MUTLAKA KAMUOYU İLE PAYLAŞILMALIDIR
Hiper-Enflasyon riskinin olup olmadığını soran Kasalı, “Bu noktada Merkez Bankası sürekli şikayet halinde ve kontrol edemediğimiz unsurlar var diyerek durumu izah etmeye çalışıyor. Oysa bu durumlar da Merkez Bankası'ndan kontrol edebildiği ve edemediği enflasyon kalemlerine dair detaylı açıklamalar yaparak enflasyonu nasıl kontrol edebileceğini söylemesi beklenir. Maalesef son üç dönemdir temennilerle ve ucu açık açıklamalarla geçiştirilen enflasyon raporları ile karşılaşıyoruz. Merkez Bankası'nın, "enflasyonda benim kontrolümde olmayan unsurlar var" mazereti ya da iması olamaz! Eğer böyle bir durum söz konusu ise bunları net olarak açıklamalı bu unsurlar nelerdir, enflasyonun ne kadarını oluşturuyor, şeffaf bir şekilde kamuoyunu bilgilendirmesi gerekir. Eğer gerçekten giderek kontrolden çıkacak unsurlar varsa ki örneğin enerji ve emtia fiyatları artmaya devam ederse bir hiper-enflasyona mi gideceğiz? Bunun için elde ne tür senaryolar ve önlem planları vardır? Bunlar mutlaka kamuoyu ile paylaşılmalıdır” ifadelerini kullandı.

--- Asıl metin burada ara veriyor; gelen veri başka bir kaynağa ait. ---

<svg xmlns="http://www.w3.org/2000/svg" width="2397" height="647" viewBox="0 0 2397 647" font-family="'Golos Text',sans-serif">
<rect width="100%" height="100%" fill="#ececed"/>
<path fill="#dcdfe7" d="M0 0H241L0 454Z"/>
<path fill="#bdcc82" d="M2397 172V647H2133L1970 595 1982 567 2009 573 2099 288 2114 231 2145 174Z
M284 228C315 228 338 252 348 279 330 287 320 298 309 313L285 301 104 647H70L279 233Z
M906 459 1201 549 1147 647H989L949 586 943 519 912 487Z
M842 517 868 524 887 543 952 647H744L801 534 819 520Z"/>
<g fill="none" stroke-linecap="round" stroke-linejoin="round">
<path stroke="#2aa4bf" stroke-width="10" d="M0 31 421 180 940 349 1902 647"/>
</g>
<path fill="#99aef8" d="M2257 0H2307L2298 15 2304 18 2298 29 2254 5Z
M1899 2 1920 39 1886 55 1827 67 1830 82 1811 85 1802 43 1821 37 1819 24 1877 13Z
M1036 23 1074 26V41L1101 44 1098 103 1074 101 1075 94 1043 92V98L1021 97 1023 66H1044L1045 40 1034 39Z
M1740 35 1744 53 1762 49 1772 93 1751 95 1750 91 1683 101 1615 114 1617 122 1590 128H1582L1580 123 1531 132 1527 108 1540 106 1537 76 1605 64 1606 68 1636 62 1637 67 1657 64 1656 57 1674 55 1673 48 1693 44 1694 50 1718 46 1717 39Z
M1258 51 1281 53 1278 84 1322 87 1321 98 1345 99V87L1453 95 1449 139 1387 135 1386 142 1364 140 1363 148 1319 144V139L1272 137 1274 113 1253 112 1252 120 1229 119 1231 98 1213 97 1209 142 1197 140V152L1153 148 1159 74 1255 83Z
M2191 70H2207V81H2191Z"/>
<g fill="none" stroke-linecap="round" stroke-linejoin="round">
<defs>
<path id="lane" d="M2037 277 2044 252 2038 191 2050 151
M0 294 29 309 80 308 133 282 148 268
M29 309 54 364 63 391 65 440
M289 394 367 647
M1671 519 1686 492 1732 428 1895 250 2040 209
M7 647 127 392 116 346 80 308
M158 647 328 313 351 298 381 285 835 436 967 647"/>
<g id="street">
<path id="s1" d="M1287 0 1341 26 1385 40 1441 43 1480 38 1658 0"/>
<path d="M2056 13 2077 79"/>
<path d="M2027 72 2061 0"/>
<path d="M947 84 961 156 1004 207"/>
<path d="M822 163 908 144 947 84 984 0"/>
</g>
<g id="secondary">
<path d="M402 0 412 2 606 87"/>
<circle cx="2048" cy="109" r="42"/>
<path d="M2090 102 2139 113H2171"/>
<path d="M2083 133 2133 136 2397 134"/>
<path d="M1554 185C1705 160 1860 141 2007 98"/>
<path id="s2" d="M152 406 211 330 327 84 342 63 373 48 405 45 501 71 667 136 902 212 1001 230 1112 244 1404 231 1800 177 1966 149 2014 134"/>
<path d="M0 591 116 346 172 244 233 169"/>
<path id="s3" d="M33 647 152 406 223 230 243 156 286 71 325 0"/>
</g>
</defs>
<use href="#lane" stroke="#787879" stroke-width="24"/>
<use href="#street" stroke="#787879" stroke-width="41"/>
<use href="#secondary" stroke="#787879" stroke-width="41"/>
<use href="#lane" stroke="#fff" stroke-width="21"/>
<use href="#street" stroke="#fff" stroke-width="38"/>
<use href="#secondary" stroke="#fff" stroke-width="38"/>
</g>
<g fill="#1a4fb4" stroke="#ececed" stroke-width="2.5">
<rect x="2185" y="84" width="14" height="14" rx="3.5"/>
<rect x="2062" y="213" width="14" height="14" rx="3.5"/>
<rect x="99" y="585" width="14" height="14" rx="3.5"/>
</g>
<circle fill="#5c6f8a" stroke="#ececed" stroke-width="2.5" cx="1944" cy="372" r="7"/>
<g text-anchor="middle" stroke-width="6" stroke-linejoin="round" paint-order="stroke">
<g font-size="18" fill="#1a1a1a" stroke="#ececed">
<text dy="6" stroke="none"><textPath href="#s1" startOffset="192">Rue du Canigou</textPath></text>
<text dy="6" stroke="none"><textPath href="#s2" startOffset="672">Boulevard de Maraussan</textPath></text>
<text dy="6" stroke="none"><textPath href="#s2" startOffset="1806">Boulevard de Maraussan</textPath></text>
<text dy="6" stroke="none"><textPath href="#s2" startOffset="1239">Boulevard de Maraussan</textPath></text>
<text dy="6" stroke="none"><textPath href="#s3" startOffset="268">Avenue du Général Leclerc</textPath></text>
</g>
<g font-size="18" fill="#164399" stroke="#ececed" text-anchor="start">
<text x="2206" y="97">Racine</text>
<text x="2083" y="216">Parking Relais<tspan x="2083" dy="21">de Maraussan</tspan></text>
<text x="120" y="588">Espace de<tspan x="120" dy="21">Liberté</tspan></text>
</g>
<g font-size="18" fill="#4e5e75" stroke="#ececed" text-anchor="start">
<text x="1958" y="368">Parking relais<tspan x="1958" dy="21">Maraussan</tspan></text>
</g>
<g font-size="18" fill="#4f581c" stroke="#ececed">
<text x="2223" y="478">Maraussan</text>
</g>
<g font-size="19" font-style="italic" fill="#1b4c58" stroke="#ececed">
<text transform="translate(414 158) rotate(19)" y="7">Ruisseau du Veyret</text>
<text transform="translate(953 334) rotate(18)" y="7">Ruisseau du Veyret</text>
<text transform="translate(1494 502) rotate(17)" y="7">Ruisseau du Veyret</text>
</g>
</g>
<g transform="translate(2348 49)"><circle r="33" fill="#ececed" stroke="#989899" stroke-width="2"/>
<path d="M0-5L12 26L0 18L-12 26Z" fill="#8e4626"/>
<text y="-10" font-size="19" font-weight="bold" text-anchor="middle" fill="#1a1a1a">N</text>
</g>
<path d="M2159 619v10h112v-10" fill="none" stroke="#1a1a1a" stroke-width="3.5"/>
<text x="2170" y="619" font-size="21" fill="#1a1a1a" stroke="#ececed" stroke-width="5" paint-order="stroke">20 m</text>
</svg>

TÜRKİYE YABANCI SERMAYE GİRİŞİNE SON DERECE İHTİYACI OLAN BİR DÖNEM YAŞIYOR
Sözlerine bütçedeki açığın her geçen gün büyüdüğünü ifade ederek devam eden Keseli, sözlerini şu ifadeler ile sürdürdü;

“Giderek açığı büyüyen bir bütçe ile karşı karşıyayız. Bunun anlamı daha çok borçlanma ihtiyacı demek. Asil mesele ise bu borçlanmanın nasıl gerçekleştirileceği yani piyasa faizlerini yükseltmeden nasıl borçlanılacağı? Bu dönemde ülkemizin birinci önceliği her ne kadar enflasyon ve cari açık sorunu gibi görünse de asil problem kaynak kullanımındaki eksiklikler ve verimsizliğin yüksek noktada olması ve tabii ki hukuk sisteminin yarattığı handikaplardır. Türkiye bilindiği gibi yabancı sermaye girişine son derece ihtiyacı olan bir dönem yaşıyor. Basın yoluyla haberdar olduğumuz, saygın kurumlarımızın itibarını zedeleyen yolsuzluk haberleri, bürokrasideki liyakatsizlikler ve benzer birçok sebeple kurumların zafiyet göstermesi neticesinde borsadan yabancı çıkışları hızlanmış, yabancı yatırımlar azalmıştır. Bu kurumsal zafiyet yani kurumsal güçsüzlük konusuna yabancı bir derecelendirme kuruluşu olan FITCH'in iki sene önce rating notumuzu düşürürken en önemli gerekçeler arasında yer verdiğini de hatırlatmak isterim. Yine uygulanan ve Türkiye ekonomik modeli adı verilen model -ki bunun içeriği hakkında çok fazla bilgiye sahip değiliz- nasıl bir modeldir bilemiyoruz. Uygulanan politikalar günü haftayı kurtarmaya yönelik olmamalı geleceği tasarlayabilmeye imkân vermelidir. Her ne kadar TÜİK tarafından açıklanan enflasyon oranları %80'lere işaret etse de yapılan farklı teknik hesaplamalar ve realite çok daha farklı rakamlara işaret etmekte. Vatandaşın enflasyon hesabı kira, eğitim, barınma, sağlık ve çok elzem olan beslenme ile elektrik su ve ısınma giderlerinden oluşan bir sepete dayanıyor. Bu sepete göre enflasyon %100'ün bile çok üzerinde olduğu aşikârdır. Dış ticaretimiz ise günü kurtarma politikalarının bir parçası olamayacak kadar önemli ve karmaşık bir süreçtir. Üreticiyi ve tüm ekonomik düzeni etkileyen baş aktör olan ticaretimiz de maalesef olumsuz sinyaller vermeye başladı, bir numaralı ticaret ortağımız Avrupa Birliği ciddi bir durgunluk dönemine giriyor ve bu gidişattan olumsuz etkilenmememiz kaçınılmaz. Kısaca ifade etmek gerekirse ihracatımızın büyük kısmı Euro ithalatımızın da büyük kısmı ise ABD Doları üzerinden. Euro'nun değer kaybetmesi ve doların değer kazanması ile beraber ciddi parite zararları yaşamaya başladık. Avrupa Birliği'nin tasarruf önlemleri ve üretimi kısması bizi çok kötü etkileyecek gibi görünüyor. Bu noktada acilen kalıcı ve sürdürülebilir önlemler alınması gerekmektedir.”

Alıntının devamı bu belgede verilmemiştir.